I never use the commercial version of the database. My current employer is considering commercial support as I speak. I hope there is more (debugging) information available in the UI in the commercial version. For example, having more straightforward access to parked messages, better documentation on how persistent subscription checkpoint works. The web UI as an admin is not helpful enough IMHO.

I never lost any data at any point, and the database never was responsible for breaking my applications in production. The most significant eventstore instance I worked on was about 3TB. Again, not crazy big but not small neither.

yorick.laupa · August 26, 2019, 3:30pm

For some reason, 2 sentences of my previous reply are bigger than the rest of the text. I didn’t do it on purpose, it is not me trying to emphasise those points in particular :-]

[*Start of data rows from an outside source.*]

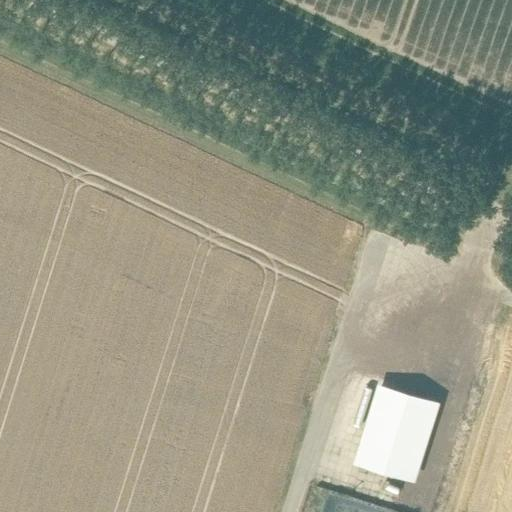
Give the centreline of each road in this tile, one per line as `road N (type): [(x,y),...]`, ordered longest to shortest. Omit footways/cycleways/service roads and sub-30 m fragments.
road 1 (unclassified): [(511,227),(28,0)]
road 2 (track): [(0,49),(368,223),(378,237)]
road 3 (track): [(151,0),(511,168)]
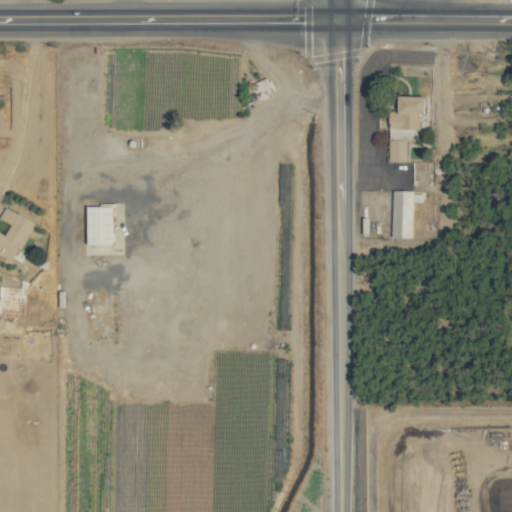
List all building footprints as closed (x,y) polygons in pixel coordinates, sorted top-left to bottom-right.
[(274,90),(269,76),(250,84),(256,98),(274,90)] [(426,96),(399,95),(398,111),(389,111),(389,137),(413,137),(413,129),(419,129),(419,113),(426,114),(426,96)] [(407,139),(389,139),(389,161),(407,162),(407,139)] [(392,237),(413,237),(414,190),(393,189),(392,237)] [(114,205),(87,206),(88,244),(114,244),(114,205)] [(0,231),(0,254),(13,261),(33,220),(5,207),(0,217),(0,218),(10,224),(5,234),(0,231)] [(0,316),(25,317),(26,286),(0,285),(0,316)]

Greg_Young1 · August 26, 2019, 3:52pm

If you want hit me direct on the persistent subscription issues you
had, I likely know that code better than most. Details/logs/etc can
help.

re: updating settings, this should *always* work. Any update to
settings blows away the current state of the persistent subscription
(this is by design!). I actually tried to work out how to *not*
completely blow things away as quite a few run with large buffers, but
it did not seem fruitful when trying to balance the complexity of it.
As such they are literally just replaced.

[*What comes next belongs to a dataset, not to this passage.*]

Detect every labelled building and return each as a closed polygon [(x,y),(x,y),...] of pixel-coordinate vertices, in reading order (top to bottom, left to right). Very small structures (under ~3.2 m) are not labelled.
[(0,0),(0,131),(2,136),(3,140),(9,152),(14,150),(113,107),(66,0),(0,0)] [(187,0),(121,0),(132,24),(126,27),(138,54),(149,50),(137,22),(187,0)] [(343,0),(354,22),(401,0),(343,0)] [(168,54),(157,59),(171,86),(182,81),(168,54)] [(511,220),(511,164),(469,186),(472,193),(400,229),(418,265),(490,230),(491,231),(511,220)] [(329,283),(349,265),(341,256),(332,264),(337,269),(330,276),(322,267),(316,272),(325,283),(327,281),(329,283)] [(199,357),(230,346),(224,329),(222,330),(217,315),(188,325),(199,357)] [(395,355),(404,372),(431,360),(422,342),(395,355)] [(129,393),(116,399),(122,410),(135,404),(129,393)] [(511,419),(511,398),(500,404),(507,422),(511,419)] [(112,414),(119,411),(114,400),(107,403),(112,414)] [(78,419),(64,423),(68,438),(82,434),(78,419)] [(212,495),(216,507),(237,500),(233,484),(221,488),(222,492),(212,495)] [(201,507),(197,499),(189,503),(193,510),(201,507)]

re parked messages: When you say more "straight forward access to
parked messages" what do you mean? They are just in a stream. The
stream they are in is included on the subscription definition (but
also follows a pattern which is not likely to be changed anytime
soon). What do you mean by more straight forward access beyond being
able to read the stream?

jageall · August 27, 2019, 12:09pm

We have opened an issue to track this here : https://github.com/EventStore/EventStore/issues/1983

yorick.laupa · August 27, 2019, 2:17pm

If you want hit me direct on the persistent subscription issues you

had, I likely know that code better than most. Details/logs/etc can

help.

Thanks for tuning in!

The problem is I never got a chance to have a log when that persistent subscription issue happened. We might not understand how persistent subscriptions work, have messed up persistent subscription settings or there is a bug in those subscriptions itself. I think the first two scenarios might be the reason we are experiencing this. We switched, after
a brief exchange with you on Twitter a while back, to Pinned strategy. It reduced, even more, the likelihood of this behaviour to happen. We only
experienced this issue a couple of times this year.

re: updating settings, this should always work. Any update to

settings blows away the current state of the persistent subscription

(this is by design!). I actually tried to work out how to not

completely blow things away as quite a few run with large buffers, but

it did not seem fruitful when trying to balance the complexity of it.

As such they are literally just replaced.

I concur that each time we got an issue with persistent subscriptions, updating the subscription settings solved everything.

We are not afraid of replaying some events because whatever we do with those events are idempotent operations.

re parked messages: When you say more "straight forward access to

parked messages" what do you mean? They are just in a stream. The

stream they are in is included on the subscription definition (but

also follows a pattern which is not likely to be changed anytime

soon). What do you mean by more straight forward access beyond being

able to read the stream?

I’m aware of the $persistentsubscription-{streamId}::{groupId}-parked. For example, I’d prefer a link next to Replay Parked Messages that point me directly to the parked event stream.

I also find the few stats on persistent sub in the UI a bit confusing. Sometimes, I have more parked messages compared to what is showed in the Web UI (by a long shot). Also, maybe

the Web UI could display more information related to persistent subscriptions if there is any.